Outro trunfo do clube mato-grossense é não ter dívidas. Como o clube começou como empresa, a administração sempre evitou gastar mais do que arrecadou. Segundo estudo da Sports Value, consultoria especializada em marketing esportivo, o Cuiabá é o clube menos endividados do Brasil com apenas R$ 2 milhões de dívidas. O Atlético-MG e o Cruzeiro, por exemplo, têm uma dívida 500 vezes maior que do Cuiabá, cerca de R$ 1 bilhão cada.

Apesar do controle rígido de gastos, o Cuiabá já precisou de ajuda do grupo Drebor. A empresa chegou a fazer empréstimos para o clube, que de acordo com o balanço financeiro, foram quitados.

Os objetivos do Cuiabá para 2023

Para 2023, o Cuiabá tem três objetivos claros. Um deles é a reforma de seu novo centro de treinamento, que será batizado de Manoel Dresch, em homenagem ao idealizador do projeto do clube. A estrutura está orçada em R$ 50 milhões e terá cinco mil metros de área construída. A previsão de entrega é para o começo de 2024.

"O principal objetivo é melhorar a estrutura. Nosso centro de treinamento já está sendo construído e uma parte dele já é até utilizada. Agora estamos construindo outras novas áreas, além da melhoria do nosso quadro de colaboradores", acrescenta Cristiano.

A outra meta é a manutenção no Campeonato Brasileiro. Hoje, o clube ocupa o meio da tabela e tem conseguido pontos importantes contra times que também disputam a permanência na elite do futebol brasileiro. "A permanência na série A é a principal meta do clube para esse ano também", admite o vice-presidente do clube.

Cristiano também garante que o clube espera ter um resultado tão bom quanto o de 2022, por isso a terceira meta do ano é seguir com uma gestão eficiente.

Foco na categoria de base

Questionado sobre o que Cuiabá planeja para as próximas temporadas, Cristiano fez um mea-culpa e afirmou que como o foco do clube por anos foi subir de divisão, a atenção para formação de atletas e na modernização da estrutura do clube ficou de escanteio. "Um clube como o Cuiabá não consegue comprar um jogador por um valor muito alto, com um salário de mais um milhão de reais. Por isso precisamos formar", afirma.

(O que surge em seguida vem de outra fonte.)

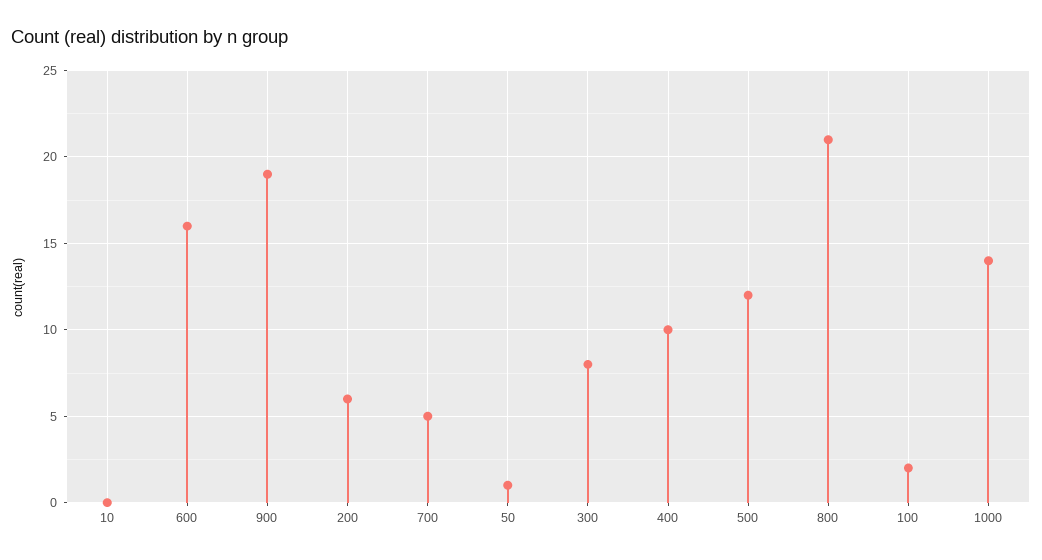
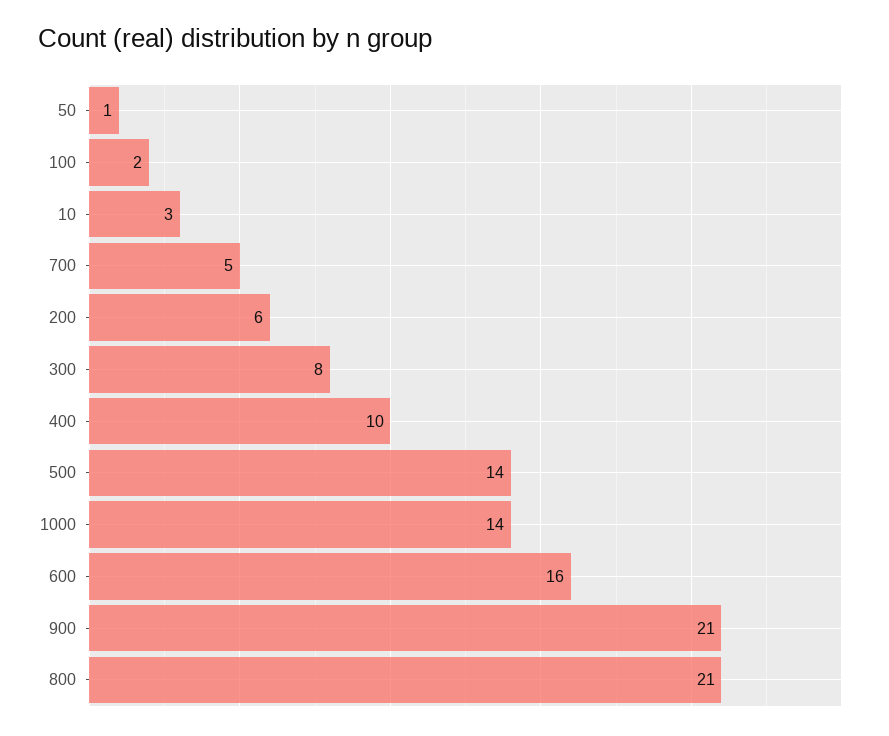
  {
-   "10": 0,
+   "10": 3,
    "600": 16,
-   "900": 19,
+   "900": 21,
    "200": 6,
    "700": 5,
    "50": 1,
    "300": 8,
    "400": 10,
-   "500": 12,
+   "500": 14,
    "800": 21,
    "100": 2,
    "1000": 14
  }

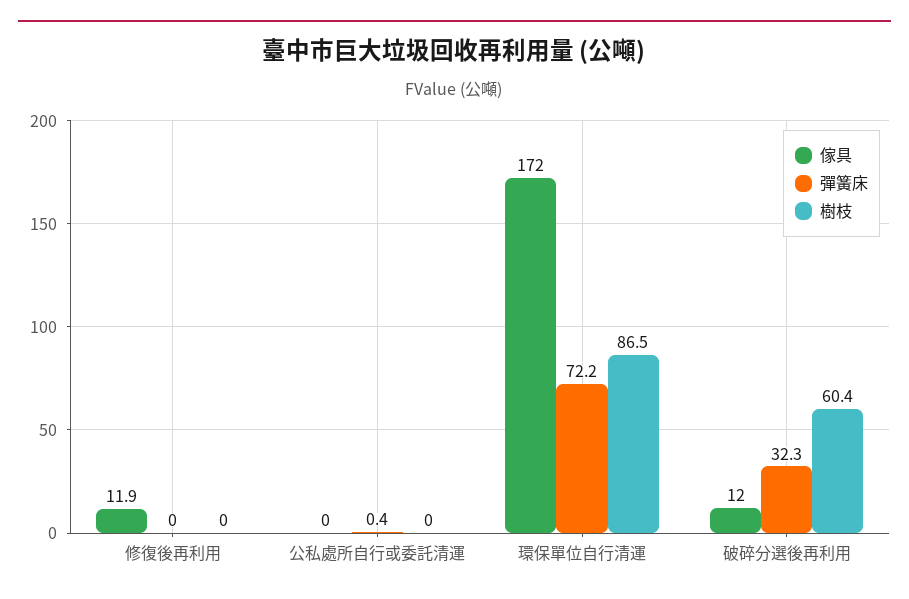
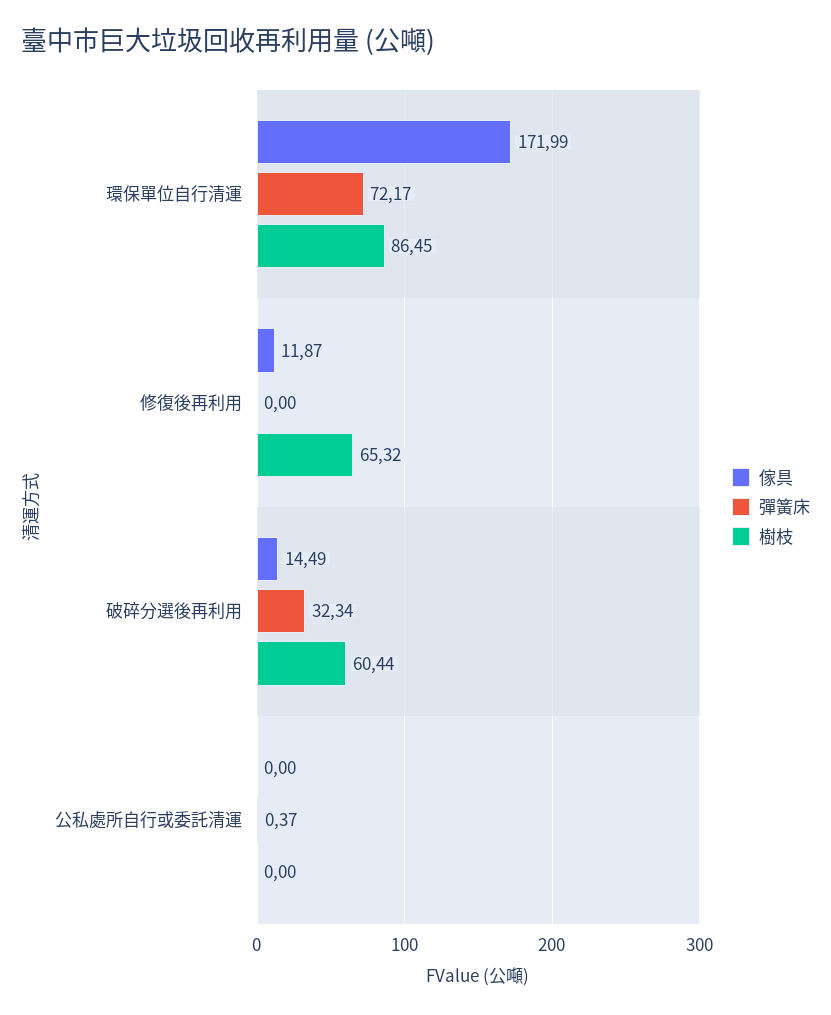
  {
    "傢具": {
      "修復後再利用": 11.87,
      "公私處所自行或委託清運": 0,
      "環保單位自行清運": 171.99,
-     "破碎分選後再利用": 12
+     "破碎分選後再利用": 14.49
    },
    "彈簧床": {
      "修復後再利用": 0,
      "公私處所自行或委託清運": 0.37,
      "環保單位自行清運": 72.17,
      "破碎分選後再利用": 32.34
    },
    "樹枝": {
-     "修復後再利用": 0,
+     "修復後再利用": 65.32,
      "公私處所自行或委託清運": 0,
      "環保單位自行清運": 86.45,
      "破碎分選後再利用": 60.44
    }
  }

O vice do clube garante que nos últimos três anos, o clube investiu pesado na estrutura e nas categorias de bases. A intenção é revelar para ter material humano para seguir na primeira divisão, além do potencial de receita com venda de jogadores para clubes brasileiros com maior poder financeiro ou até para europeus. "No momento [que revelar mais jogadores] teremos uma sustentabilidade bem maior que temos hoje", garante.